For a very simple thing, like for example to print each element in a vector, what is the better way to use in C++?
I have been using this:
for (vector<int>::iterator i = values.begin(); i != values.end(); ++i)
before, but in one of the Boost::filesystem examples I have seen this way:
for (vec::const_iterator it(v.begin()), it_end(v.end()); it != it_end; ++it)
For me it looks more complicated and I don't understand why is it better then the one I have been using.
Can you tell me why is this version better? Or it doesn't matter for simple things like printing elements of a vector?
Does i != values.end() make the iterating slower?
Or is it const_iterator vs iterator? Is const_iterator faster in a loop like this?

Foo x = y; and Foo x(y); are equivalent, so use whichever you prefer.
Hoisting the end out of the loop may or may not be something the compiler would do anyway, in any event, it makes it explicit that the container end isn't changing.
Use const-iterators if you aren't going to modify the elements, because that's what they mean.
for (MyVec::const_iterator it = v.begin(), end = v.end(); it != end; ++it)
{
/* ... */
}
In C++0x, use auto+cbegin():
for (auto it = v.cbegin(), end = v.cend(); it != end; ++it)
(Perhaps you'd like to use a ready-made container pretty-printer?)

for (vector<int>::iterator i = values.begin(); i != values.end(); ++i)
...vs...
for (vec::const_iterator it(v.begin()), it_end(v.end()); it != it_end; ++it)
For me [the latter, seen in boost] looks more complicated and I don't understand why is it better then the one I have been using.
I'd say it would look more complicated to anybody who hasn't got some specific reason for liking the latter to the extent that it distorts perception. But let's move on to why it might be better....
Can you tell me why is this version better? Or it doesn't matter for simple things like printing elements of a vector?
Does i != values.end() make the iterating slower?

◆ Required task A ◆
Locate each line in the records that contains the string "instrumentName" and copy those lines.
The records are unrelated to the text.

◆ Stored records ◆
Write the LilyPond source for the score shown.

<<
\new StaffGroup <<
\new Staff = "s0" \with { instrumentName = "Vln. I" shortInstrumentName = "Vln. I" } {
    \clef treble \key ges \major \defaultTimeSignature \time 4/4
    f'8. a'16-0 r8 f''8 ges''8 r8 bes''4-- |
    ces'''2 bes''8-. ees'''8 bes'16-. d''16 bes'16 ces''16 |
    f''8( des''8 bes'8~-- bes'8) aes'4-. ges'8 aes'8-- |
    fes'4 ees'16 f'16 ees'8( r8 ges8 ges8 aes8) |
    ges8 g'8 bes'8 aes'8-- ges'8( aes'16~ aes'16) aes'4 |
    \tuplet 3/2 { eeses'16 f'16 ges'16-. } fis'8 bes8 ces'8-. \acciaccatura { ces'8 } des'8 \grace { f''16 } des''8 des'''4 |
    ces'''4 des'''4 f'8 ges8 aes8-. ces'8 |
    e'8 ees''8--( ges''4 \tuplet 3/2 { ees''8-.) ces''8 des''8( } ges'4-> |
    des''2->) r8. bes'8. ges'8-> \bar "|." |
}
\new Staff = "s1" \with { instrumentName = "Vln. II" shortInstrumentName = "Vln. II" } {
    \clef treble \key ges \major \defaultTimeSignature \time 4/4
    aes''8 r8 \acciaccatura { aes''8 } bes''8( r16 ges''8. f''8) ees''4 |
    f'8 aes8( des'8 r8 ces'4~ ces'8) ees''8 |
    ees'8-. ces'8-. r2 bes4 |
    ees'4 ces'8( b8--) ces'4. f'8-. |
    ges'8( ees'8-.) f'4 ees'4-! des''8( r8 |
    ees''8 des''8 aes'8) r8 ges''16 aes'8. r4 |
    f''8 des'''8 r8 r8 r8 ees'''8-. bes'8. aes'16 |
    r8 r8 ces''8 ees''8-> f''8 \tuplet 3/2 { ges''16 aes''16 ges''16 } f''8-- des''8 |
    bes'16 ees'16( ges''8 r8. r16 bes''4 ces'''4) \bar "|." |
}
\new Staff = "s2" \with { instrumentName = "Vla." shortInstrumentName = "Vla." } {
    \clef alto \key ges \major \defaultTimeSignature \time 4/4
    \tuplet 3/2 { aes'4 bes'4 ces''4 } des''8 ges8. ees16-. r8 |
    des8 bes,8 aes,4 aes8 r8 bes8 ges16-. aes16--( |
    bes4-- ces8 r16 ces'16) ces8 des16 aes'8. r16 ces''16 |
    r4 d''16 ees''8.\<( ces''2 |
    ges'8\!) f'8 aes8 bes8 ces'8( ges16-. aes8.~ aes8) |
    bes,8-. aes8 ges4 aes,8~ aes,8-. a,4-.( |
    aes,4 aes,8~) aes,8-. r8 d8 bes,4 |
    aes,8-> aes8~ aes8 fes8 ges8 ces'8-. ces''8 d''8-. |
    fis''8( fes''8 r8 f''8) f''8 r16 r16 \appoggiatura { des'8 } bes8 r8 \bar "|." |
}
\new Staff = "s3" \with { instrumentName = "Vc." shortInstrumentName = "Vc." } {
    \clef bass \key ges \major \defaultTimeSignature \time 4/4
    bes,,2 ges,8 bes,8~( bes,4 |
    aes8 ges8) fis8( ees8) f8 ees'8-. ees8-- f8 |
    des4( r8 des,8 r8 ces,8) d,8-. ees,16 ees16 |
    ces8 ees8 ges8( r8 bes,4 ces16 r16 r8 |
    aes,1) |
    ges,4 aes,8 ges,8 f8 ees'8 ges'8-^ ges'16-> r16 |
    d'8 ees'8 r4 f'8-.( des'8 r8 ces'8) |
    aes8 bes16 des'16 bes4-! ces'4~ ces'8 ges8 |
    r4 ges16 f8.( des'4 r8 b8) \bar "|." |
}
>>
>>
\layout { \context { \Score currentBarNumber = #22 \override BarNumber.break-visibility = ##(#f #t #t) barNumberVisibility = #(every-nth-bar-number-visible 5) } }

◆ Required task B ◆
In the thread on looping over a vector in C++, what does one reply recommend using in C++0x?

◆ Output A ◆
\new Staff = "s0" \with { instrumentName = "Vln. I" shortInstrumentName = "Vln. I" } {
\new Staff = "s1" \with { instrumentName = "Vln. II" shortInstrumentName = "Vln. II" } {
\new Staff = "s2" \with { instrumentName = "Vla." shortInstrumentName = "Vla." } {
\new Staff = "s3" \with { instrumentName = "Vc." shortInstrumentName = "Vc." } {

◆ Output B ◆
auto combined with cbegin()